■ **Action item**: Copy every line of the rows below word for word, and leave the pictures out.

** Entries provided follows **

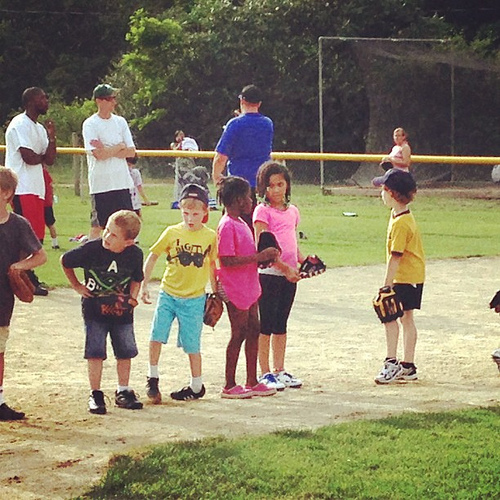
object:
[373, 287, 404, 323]
baseball glove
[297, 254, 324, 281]
baseball glove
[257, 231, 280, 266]
baseball glove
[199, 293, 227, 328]
baseball glove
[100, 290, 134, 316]
baseball glove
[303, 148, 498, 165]
pole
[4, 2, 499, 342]
park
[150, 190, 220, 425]
boy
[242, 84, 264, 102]
cap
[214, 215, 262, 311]
shirt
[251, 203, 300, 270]
shirt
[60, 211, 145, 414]
boy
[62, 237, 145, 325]
t-shirt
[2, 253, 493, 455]
ground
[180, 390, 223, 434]
dirt path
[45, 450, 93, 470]
dirt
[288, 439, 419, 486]
grass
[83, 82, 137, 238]
adult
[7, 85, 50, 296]
adult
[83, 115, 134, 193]
shirt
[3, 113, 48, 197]
shirt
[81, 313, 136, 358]
jean shorts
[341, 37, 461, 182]
tree trunk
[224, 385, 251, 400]
pink shoes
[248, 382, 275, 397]
pink shoes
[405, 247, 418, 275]
yellow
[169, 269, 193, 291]
yellow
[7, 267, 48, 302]
gloves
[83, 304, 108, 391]
leg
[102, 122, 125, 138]
white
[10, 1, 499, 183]
trees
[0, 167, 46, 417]
children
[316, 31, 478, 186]
metal frame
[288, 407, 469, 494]
grass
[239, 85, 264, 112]
head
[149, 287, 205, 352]
shorts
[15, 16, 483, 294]
background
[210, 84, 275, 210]
adult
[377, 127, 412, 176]
adult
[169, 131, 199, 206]
adult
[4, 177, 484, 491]
playing field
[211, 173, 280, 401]
child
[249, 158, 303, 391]
child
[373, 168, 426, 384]
child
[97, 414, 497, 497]
area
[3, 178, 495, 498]
park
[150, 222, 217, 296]
jersey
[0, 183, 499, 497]
field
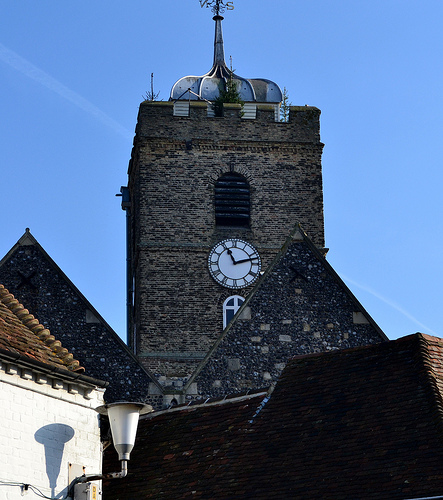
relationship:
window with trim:
[226, 300, 239, 331] [222, 293, 249, 332]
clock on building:
[179, 215, 336, 350] [113, 0, 331, 394]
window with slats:
[208, 167, 255, 237] [214, 178, 250, 216]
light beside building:
[98, 397, 151, 474] [0, 283, 112, 498]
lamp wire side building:
[7, 466, 49, 498] [12, 362, 104, 472]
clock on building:
[179, 215, 336, 350] [99, 8, 359, 407]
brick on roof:
[306, 393, 339, 418] [249, 334, 435, 491]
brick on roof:
[323, 393, 330, 409] [249, 334, 435, 491]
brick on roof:
[311, 405, 342, 414] [249, 334, 435, 491]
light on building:
[98, 397, 151, 474] [0, 283, 112, 498]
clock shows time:
[179, 215, 336, 350] [207, 240, 260, 281]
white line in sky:
[4, 46, 134, 145] [2, 2, 440, 343]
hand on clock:
[221, 243, 237, 265] [155, 205, 310, 329]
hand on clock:
[233, 254, 259, 264] [155, 205, 310, 329]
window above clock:
[208, 167, 255, 237] [179, 215, 336, 350]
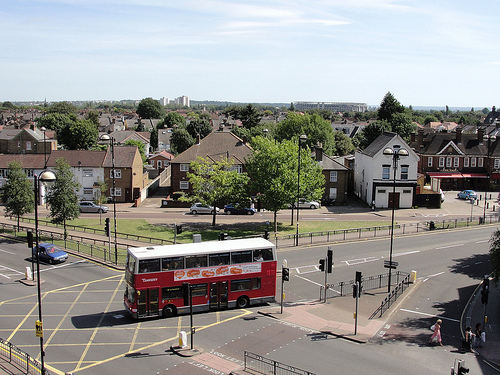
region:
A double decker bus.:
[115, 234, 291, 330]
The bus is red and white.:
[114, 234, 285, 323]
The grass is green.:
[133, 225, 169, 238]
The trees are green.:
[193, 132, 309, 215]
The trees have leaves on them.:
[193, 135, 315, 210]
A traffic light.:
[316, 245, 338, 284]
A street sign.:
[380, 257, 403, 275]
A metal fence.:
[238, 345, 324, 373]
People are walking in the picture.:
[421, 305, 498, 372]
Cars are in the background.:
[58, 190, 276, 225]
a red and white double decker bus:
[121, 236, 278, 319]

** End of Entries provided **

■ **Exercise result**:
object:
[373, 287, 404, 323]
baseball glove
[297, 254, 324, 281]
baseball glove
[257, 231, 280, 266]
baseball glove
[199, 293, 227, 328]
baseball glove
[100, 290, 134, 316]
baseball glove
[303, 148, 498, 165]
pole
[4, 2, 499, 342]
park
[150, 190, 220, 425]
boy
[242, 84, 264, 102]
cap
[214, 215, 262, 311]
shirt
[251, 203, 300, 270]
shirt
[60, 211, 145, 414]
boy
[62, 237, 145, 325]
t-shirt
[2, 253, 493, 455]
ground
[180, 390, 223, 434]
dirt path
[45, 450, 93, 470]
dirt
[288, 439, 419, 486]
grass
[83, 82, 137, 238]
adult
[7, 85, 50, 296]
adult
[83, 115, 134, 193]
shirt
[3, 113, 48, 197]
shirt
[81, 313, 136, 358]
jean shorts
[341, 37, 461, 182]
tree trunk
[224, 385, 251, 400]
pink shoes
[248, 382, 275, 397]
pink shoes
[405, 247, 418, 275]
yellow
[169, 269, 193, 291]
yellow
[7, 267, 48, 302]
gloves
[83, 304, 108, 391]
leg
[102, 122, 125, 138]
white
[10, 1, 499, 183]
trees
[0, 167, 46, 417]
children
[316, 31, 478, 186]
metal frame
[288, 407, 469, 494]
grass
[239, 85, 264, 112]
head
[149, 287, 205, 352]
shorts
[15, 16, 483, 294]
background
[210, 84, 275, 210]
adult
[377, 127, 412, 176]
adult
[169, 131, 199, 206]
adult
[4, 177, 484, 491]
playing field
[211, 173, 280, 401]
child
[249, 158, 303, 391]
child
[373, 168, 426, 384]
child
[97, 414, 497, 497]
area
[3, 178, 495, 498]
park
[150, 222, 217, 296]
jersey
[0, 183, 499, 497]
field
relationship:
window with trim:
[226, 300, 239, 331] [222, 293, 249, 332]
clock on building:
[179, 215, 336, 350] [113, 0, 331, 394]
window with slats:
[208, 167, 255, 237] [214, 178, 250, 216]
light beside building:
[98, 397, 151, 474] [0, 283, 112, 498]
lamp wire side building:
[7, 466, 49, 498] [12, 362, 104, 472]
clock on building:
[179, 215, 336, 350] [99, 8, 359, 407]
brick on roof:
[306, 393, 339, 418] [249, 334, 435, 491]
brick on roof:
[323, 393, 330, 409] [249, 334, 435, 491]
brick on roof:
[311, 405, 342, 414] [249, 334, 435, 491]
light on building:
[98, 397, 151, 474] [0, 283, 112, 498]
clock shows time:
[179, 215, 336, 350] [207, 240, 260, 281]
white line in sky:
[4, 46, 134, 145] [2, 2, 440, 343]
hand on clock:
[221, 243, 237, 265] [155, 205, 310, 329]
hand on clock:
[233, 254, 259, 264] [155, 205, 310, 329]
window above clock:
[208, 167, 255, 237] [179, 215, 336, 350]
region:
A double decker bus.:
[115, 234, 291, 330]
The bus is red and white.:
[114, 234, 285, 323]
The grass is green.:
[133, 225, 169, 238]
The trees are green.:
[193, 132, 309, 215]
The trees have leaves on them.:
[193, 135, 315, 210]
A traffic light.:
[316, 245, 338, 284]
A street sign.:
[380, 257, 403, 275]
A metal fence.:
[238, 345, 324, 373]
People are walking in the picture.:
[421, 305, 498, 372]
Cars are in the background.:
[58, 190, 276, 225]
a red and white double decker bus:
[121, 236, 278, 319]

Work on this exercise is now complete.